Mirah juga menyebut pemerintah masih memiliki PR besar untuk membereskan masalah kenaikan harga pangan yang kerap memberatkan masyarakat.
"Saya minta kepada pemerintah cabut semua peraturan atau regulasi atau kebijakan apa pun yang telah menggerus atau mereduksi atau menghilangkan bahkan memiskinkan rakyat secara menyeluruh. Ini harus dicabut, Permendag nomor 8 tahun 2024, kemudian semuanya aturan-aturan yang sekira kiranya tadi (PPN 12%) memiskinkan rakyat itu dicabut. Ini kan rakyat sudah mulai gelisah gitu. Janganlah sampe kayak gini. Kedua, turunkan harga. Berkali-kali saya bilang turunkan harga-turunkan harga," ujar Mirah kepada KBR, Senin (16/12/2024).
Mirah juga mempertanyakan efektivitas paket stimulus ekonomi yang dijanjikan pemerintah. Menurutnya, bantuan pemerintah kerap salah sasaran dan tidak menyentuh masyarakat miskin.
Di lain pihak, ekonom dari CORE Indonesia, Yusuf Rendy Manilet meminta pemerintah mengevaluasi paket stimulus yang akan diberikan pemerintah.
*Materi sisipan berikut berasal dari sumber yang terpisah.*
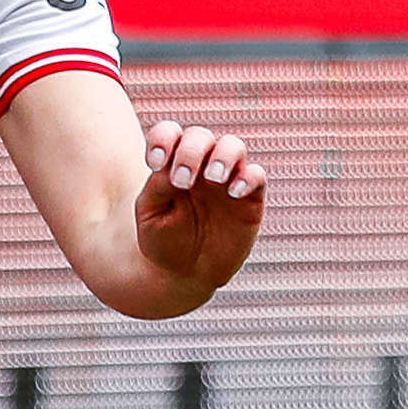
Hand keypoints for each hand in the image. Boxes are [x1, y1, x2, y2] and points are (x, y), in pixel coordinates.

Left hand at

Terutama, kebijakan insentif untuk kelompok rentan.
Yusuf Rendi meminta pemerintah memperpanjang durasi bantuan langsung untuk kelompok rentan.
"Beberapa hal yang perlu diperhatikan, terutama kalau kita bicara konteks pemberian insentif yang dimaksud. Hal yang pertama kemudian seperti durasi bantuan yang relatif singkat terutama untuk program seperti diskon tarif listrik dan bantuan pangan yang relatif hanya berlaku 2 bulan. Dan saya kira durasi ini mungkin kurang memadai mengingat dampak kenaikan PPN yang akan berlangsung sepanjang tahun," kata Yusuf kepada KBR, Senin (16/12/2024).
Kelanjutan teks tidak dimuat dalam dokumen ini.